Direct Imaging of Bridged Twin Protoplanetary Disks in a Young Multiple Star

http://phys.org/news180107005.html

Could planets Form in this Protoplanetary Disks? well by the Circumbinary (P type orbit) ans S type of planet orbits I expect it

Holger September 4, 2012 at 17:38

Ronald,
you’re welcome.

“I would still expect some kind of maximum distance between the components, beyond which only ‘S-planets’ are possible and not (also) circumbinary. This would be the consequence of the (aggregation) formation process of planets and the extent of the protoplanetary dust disc.”
If there is a “fixed” upper limit for the extent of the protoplanetary dust disc, this would indeed give such an upper limit. I don’t know if there is one; planets exist out to 1000s of AU around some stars…

You’re right that larger stars perturb more than smaller ones, so there will be more binary systems in situation 2 than in situation 1. But the _minimum_ value for 1 would be reached for two same-sized stars, and thus be the same as that for 2, I think.

@Daniel:
Thanks for that link. So a similarly weird planetary system similar to SR24 seems also possible to me…

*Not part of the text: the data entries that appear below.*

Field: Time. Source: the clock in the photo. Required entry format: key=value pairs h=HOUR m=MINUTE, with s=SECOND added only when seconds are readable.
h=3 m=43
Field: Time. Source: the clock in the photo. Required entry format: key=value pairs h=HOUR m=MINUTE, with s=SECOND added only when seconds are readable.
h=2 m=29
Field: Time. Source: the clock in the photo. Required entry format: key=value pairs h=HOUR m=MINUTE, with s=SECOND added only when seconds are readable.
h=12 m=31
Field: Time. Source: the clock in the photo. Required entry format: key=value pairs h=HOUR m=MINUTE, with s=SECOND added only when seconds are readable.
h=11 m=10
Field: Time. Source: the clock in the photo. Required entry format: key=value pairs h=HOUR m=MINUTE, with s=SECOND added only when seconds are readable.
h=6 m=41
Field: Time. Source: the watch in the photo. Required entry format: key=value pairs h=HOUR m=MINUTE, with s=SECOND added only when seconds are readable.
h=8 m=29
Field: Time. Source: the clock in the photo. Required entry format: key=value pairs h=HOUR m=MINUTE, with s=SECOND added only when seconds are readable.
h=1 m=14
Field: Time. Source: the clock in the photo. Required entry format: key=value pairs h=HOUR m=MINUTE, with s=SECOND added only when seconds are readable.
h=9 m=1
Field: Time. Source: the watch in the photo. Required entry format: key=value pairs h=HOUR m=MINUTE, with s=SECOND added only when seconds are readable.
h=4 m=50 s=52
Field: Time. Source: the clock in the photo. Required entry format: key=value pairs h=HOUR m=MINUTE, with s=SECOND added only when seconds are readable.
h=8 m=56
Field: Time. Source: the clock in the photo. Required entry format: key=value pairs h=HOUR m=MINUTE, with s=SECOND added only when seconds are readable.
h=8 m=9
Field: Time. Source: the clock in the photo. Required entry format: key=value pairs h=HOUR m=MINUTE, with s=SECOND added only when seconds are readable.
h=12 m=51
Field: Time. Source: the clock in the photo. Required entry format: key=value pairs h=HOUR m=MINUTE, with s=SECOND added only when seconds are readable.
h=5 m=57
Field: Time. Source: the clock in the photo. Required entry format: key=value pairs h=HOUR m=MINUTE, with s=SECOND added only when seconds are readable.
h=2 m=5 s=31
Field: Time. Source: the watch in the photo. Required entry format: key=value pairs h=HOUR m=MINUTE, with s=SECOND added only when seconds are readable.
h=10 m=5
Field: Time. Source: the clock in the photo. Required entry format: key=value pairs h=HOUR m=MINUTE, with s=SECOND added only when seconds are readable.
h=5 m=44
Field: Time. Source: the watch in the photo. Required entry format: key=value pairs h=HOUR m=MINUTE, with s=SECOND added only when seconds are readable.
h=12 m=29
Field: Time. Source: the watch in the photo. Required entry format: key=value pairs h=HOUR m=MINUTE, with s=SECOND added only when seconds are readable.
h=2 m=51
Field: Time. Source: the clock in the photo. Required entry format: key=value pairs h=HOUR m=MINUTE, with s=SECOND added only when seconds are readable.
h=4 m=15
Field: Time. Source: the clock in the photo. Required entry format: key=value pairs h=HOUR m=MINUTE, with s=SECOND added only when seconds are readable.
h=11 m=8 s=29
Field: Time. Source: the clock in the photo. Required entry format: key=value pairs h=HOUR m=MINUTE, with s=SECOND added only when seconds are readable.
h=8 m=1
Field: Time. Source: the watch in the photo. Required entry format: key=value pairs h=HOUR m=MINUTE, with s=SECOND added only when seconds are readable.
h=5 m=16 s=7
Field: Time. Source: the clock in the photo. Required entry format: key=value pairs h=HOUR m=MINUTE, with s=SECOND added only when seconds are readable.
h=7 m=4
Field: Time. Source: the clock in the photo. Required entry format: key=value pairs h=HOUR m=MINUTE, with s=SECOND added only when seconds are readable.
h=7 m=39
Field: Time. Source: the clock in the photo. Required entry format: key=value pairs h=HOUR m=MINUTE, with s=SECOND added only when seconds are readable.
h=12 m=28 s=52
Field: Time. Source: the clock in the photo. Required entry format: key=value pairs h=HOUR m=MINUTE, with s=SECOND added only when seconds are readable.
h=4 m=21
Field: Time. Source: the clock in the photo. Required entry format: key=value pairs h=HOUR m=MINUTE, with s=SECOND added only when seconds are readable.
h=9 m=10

Ronald September 9, 2012 at 4:50

Paul,

this news is just in, and truly fascinating, some excerpts for your information, you can just delete this comment. It is gradually becoming more and more clear that subtle differences in elemental abundances can determine the composition of a star’s planetary system and its long-term habitability;

Stellar makeup impacts planet habitability,
“A new study by Arizona State University researchers suggests that the host star’s chemical makeup also can impact conditions of habitability of planets that orbit them. The team’s paper, published in the August issue of The Astrophysical Journal Letters, demonstrates that subtle differences in a star’s internal chemistry can have huge effects on a planet’s chances of long-term habitability.”
“The team’s study indicates that a greater abundance of oxygen, carbon, sodium, magnesium and silicon should be a plus for an inner solar system’s long-term habitability because the abundance of these elements make the star cooler and cause it to evolve more slowly, thereby giving planets in its habitable zone more time to develop life as we know it.”
“The largest changes arise from variation in oxygen. The stellar abundance of oxygen seems crucial in determining how long planets stay in the habitable zone around their host star”.

https://asunews.asu.edu/20120906_young

Daniel Dean Grinddal September 24, 2012 at 11:51

Hi Paul,

Love your work, it gives me great enjoyment to read.
I not a student of astronomy nor is it my field of work.
It is just a great interest of mine.

I was wondering if you could answer me this:

How would the radiation be in the habitable zone of a binary system?
WOuld it allow for life to develop? What about the increased amount of solar storms?

I am aware that a class M star is very faint, and therefore does not emit as much heat or radiation.

Also would a moon of a gas giant be able to support life like in avatar with the radiation the giant would give off?

Paul Gilster September 24, 2012 at 12:29

Thanks for the kind words, Daniel! I don’t see any reason why radiation would be a problem in the habitable zone of a binary system in terms of stopping life from developing. A red dwarf star, though, is always problematic because of its flare activity, and that could either be a show-stopper or, conceivably, an evolutionary driver. So I’d be more worried about a planet in the habitable zone of a red dwarf than I would about a circumbinary planet per se. Everything would depend upon the type of star and the system’s configuration, etc.